ASSIGNED TASK: In the passage on Catholic tradition, which work by St. Vincent de Lérins is cited as teaching that the Church is tradition?

QUOTED PASSAGE:
Let “the Youth of God” Rise Up
St. Vincent de Lérins in his famous Commonitorium teaches that the Church is tradition: “All possible care must be taken that we hold as true that which has been believed everywhere, always, by all,” he writes.
Catholic tradition is nothing other than the transmission of the teaching of Our Lord, under the beneficent guidance of the Church of Rome upon which the Savior Himself bestowed the privilege of infallibility.
This infinite respect for the divine teaching is expressed in a magisterial way by St. Paul. Not only does he adjure his disciple Timothy to keep the deposit of the Faith, but he is even more explicit when addressing the Galatians: “Though we, or an angel from heaven, preach a Gospel to you besides that which we have preached to you, let him be anathema.”
Everything that amounts to a novelty in the Church gives off as it were a rotten odor.

SUPPLIED DATA:
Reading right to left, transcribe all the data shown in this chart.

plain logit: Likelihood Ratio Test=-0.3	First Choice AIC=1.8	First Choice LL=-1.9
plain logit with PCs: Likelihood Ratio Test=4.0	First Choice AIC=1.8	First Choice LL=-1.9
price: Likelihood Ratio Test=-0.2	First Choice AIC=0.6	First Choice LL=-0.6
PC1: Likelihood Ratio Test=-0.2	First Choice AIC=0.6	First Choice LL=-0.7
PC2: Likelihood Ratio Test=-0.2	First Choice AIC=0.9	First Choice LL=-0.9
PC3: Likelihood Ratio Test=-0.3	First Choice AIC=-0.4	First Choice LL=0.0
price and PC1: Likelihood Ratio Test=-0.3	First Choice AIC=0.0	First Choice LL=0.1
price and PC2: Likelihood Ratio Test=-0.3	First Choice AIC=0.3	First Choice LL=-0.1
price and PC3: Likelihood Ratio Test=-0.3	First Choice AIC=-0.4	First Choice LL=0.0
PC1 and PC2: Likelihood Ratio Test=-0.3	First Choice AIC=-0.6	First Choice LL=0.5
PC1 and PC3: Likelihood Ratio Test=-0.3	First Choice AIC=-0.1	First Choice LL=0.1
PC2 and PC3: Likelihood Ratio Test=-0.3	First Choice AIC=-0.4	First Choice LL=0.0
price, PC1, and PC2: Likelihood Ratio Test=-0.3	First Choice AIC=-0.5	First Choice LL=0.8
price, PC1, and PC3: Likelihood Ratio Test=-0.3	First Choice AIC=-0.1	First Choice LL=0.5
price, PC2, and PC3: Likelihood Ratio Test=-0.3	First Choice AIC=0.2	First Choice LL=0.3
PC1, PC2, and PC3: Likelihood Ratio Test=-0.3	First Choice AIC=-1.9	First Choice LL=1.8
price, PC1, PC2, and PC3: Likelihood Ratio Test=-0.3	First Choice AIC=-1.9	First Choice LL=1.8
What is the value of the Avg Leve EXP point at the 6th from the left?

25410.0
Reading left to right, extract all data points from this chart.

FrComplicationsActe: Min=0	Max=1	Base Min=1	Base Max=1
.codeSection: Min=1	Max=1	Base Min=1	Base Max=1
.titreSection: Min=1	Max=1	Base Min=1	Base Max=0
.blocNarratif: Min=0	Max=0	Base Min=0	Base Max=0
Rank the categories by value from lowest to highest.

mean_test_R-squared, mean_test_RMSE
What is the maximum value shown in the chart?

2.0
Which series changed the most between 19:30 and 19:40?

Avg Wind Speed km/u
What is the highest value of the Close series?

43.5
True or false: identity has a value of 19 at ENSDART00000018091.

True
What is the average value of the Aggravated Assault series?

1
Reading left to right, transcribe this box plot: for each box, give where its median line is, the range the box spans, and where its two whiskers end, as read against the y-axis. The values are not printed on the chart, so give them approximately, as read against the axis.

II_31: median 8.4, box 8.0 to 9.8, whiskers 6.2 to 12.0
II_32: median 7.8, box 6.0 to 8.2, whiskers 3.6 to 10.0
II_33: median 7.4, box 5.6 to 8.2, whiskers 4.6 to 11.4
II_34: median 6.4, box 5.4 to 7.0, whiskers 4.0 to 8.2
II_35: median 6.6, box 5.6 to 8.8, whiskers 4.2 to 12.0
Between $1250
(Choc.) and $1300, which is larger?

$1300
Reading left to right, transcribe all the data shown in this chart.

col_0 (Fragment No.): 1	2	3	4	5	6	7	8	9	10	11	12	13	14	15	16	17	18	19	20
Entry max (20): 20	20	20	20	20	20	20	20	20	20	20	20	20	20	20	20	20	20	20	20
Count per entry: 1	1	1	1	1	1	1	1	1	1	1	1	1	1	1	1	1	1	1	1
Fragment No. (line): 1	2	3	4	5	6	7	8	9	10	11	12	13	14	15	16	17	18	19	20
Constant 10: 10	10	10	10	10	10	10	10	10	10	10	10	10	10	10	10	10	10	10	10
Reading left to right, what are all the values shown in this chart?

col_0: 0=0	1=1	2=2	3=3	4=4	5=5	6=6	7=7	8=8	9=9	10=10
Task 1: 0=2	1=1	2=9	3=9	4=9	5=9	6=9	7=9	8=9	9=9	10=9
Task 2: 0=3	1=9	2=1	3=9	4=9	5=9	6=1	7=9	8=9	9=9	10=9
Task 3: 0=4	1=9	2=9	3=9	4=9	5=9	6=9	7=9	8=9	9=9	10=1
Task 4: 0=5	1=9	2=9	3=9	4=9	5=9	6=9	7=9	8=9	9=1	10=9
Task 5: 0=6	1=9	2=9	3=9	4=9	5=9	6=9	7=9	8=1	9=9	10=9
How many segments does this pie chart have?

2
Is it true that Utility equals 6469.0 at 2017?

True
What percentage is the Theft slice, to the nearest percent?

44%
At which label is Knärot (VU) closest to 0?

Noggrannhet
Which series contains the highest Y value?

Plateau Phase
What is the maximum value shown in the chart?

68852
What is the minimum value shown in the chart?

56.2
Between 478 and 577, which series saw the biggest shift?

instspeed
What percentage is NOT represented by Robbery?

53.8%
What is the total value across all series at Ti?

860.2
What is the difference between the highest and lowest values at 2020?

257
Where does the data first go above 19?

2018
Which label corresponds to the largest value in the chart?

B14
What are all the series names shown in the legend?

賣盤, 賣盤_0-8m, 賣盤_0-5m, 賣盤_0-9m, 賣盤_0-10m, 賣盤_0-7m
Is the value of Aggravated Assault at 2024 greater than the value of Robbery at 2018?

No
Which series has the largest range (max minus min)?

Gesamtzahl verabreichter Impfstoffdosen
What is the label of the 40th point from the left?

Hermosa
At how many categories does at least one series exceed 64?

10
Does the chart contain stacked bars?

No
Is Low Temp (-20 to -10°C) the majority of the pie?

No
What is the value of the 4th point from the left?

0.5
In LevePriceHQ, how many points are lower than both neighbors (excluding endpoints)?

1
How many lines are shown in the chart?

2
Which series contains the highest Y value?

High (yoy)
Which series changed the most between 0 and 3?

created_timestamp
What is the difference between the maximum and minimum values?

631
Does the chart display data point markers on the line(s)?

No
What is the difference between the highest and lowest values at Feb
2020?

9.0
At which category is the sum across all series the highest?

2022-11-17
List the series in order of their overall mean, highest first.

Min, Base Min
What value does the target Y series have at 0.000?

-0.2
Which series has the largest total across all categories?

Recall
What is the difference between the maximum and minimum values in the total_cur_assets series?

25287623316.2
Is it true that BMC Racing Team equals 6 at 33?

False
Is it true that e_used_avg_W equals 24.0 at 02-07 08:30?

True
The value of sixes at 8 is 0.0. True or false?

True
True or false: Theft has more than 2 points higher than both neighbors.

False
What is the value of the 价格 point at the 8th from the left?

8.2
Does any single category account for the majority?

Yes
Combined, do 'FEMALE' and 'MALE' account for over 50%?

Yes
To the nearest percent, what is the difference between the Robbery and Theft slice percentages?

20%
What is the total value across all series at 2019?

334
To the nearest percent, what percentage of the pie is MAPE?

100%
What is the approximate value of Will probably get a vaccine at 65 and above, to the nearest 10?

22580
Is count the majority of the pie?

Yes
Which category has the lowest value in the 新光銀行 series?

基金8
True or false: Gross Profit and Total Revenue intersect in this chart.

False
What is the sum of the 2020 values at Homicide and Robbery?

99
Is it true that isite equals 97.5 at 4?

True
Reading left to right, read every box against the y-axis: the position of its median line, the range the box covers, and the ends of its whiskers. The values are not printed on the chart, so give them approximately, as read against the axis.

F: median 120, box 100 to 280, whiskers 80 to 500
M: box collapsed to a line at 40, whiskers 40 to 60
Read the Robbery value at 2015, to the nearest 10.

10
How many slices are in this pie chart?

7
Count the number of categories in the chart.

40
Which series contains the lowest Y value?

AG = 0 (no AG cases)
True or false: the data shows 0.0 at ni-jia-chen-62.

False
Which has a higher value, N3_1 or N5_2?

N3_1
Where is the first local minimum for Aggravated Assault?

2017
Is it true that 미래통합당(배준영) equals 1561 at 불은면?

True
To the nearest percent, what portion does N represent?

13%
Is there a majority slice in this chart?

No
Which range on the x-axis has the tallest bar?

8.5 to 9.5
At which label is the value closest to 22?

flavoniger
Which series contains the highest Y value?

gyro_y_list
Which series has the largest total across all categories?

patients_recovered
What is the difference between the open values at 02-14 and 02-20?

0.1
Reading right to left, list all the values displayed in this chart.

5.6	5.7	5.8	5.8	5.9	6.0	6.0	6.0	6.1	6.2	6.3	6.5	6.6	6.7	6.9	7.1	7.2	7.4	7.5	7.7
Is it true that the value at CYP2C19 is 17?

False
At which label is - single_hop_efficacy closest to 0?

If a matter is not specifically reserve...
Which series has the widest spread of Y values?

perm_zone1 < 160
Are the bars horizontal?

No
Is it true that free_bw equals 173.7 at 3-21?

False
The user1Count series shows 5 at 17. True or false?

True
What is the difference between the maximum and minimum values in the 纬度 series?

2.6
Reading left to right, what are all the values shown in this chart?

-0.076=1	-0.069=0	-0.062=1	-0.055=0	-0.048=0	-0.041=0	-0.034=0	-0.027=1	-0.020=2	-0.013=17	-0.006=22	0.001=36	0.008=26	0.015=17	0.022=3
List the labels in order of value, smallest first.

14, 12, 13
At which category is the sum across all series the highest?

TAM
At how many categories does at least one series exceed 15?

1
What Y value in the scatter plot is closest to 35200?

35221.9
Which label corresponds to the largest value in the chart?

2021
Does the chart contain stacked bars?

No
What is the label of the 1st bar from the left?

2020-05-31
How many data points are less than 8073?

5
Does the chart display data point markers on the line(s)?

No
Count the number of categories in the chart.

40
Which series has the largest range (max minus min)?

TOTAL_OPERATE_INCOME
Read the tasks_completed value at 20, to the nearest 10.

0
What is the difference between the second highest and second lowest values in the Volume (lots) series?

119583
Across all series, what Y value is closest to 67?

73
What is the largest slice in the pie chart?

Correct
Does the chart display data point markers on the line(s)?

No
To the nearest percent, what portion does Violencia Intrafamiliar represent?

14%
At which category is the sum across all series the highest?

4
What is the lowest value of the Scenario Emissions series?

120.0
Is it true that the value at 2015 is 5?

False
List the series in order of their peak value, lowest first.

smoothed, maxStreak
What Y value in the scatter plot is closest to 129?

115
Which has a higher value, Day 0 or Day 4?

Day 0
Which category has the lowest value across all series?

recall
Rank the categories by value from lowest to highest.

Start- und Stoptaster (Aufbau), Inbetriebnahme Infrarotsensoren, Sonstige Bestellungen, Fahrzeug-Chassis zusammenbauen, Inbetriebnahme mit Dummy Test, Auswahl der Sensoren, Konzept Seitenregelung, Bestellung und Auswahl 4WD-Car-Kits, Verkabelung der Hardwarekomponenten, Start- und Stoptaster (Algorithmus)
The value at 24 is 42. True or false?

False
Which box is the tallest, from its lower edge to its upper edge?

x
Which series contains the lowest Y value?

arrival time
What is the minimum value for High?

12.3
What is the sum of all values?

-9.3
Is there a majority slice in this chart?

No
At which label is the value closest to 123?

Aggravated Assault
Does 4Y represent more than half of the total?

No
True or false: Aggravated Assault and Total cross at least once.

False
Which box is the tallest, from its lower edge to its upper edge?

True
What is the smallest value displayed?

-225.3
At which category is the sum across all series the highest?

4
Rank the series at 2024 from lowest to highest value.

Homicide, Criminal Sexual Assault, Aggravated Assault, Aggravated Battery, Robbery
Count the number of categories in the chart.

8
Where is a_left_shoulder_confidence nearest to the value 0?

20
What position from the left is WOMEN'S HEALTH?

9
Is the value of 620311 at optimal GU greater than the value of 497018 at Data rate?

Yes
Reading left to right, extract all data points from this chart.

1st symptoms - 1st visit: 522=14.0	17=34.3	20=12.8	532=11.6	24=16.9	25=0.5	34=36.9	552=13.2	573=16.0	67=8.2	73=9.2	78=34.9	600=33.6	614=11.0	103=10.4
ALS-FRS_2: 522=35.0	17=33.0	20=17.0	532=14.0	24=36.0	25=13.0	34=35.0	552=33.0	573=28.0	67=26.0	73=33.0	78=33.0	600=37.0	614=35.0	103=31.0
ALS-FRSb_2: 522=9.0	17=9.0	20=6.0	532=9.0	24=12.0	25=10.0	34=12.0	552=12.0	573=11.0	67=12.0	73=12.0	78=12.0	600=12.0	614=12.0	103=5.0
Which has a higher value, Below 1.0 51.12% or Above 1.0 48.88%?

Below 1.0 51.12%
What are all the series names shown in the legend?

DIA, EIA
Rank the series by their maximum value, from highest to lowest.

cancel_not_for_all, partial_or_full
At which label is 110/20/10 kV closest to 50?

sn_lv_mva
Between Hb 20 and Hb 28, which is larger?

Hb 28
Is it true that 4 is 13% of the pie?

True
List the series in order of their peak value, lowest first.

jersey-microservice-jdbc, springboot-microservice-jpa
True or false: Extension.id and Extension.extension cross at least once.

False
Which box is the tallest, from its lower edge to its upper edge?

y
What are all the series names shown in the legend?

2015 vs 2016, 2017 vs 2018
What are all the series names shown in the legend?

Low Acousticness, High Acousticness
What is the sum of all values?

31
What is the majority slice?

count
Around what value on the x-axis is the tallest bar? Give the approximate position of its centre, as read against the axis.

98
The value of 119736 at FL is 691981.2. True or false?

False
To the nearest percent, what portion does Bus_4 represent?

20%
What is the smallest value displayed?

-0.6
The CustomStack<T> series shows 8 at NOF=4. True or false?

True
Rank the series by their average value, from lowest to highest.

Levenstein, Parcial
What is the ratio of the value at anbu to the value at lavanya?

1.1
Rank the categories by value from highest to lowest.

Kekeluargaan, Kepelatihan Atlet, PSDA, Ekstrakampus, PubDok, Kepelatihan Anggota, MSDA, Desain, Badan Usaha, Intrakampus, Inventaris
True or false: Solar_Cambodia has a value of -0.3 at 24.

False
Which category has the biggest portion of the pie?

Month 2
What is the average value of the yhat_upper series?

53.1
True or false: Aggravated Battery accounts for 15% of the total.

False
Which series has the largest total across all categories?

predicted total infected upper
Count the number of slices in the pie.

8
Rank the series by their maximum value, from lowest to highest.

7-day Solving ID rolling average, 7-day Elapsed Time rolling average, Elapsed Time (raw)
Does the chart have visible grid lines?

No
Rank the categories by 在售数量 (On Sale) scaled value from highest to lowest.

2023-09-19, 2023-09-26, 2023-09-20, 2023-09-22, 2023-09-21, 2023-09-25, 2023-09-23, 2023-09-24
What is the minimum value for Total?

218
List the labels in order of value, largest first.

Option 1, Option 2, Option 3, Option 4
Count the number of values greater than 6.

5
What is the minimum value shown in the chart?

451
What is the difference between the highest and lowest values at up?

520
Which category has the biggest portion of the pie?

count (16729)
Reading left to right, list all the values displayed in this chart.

RESPONSE TO THE EXERCISE: The Commonitorium.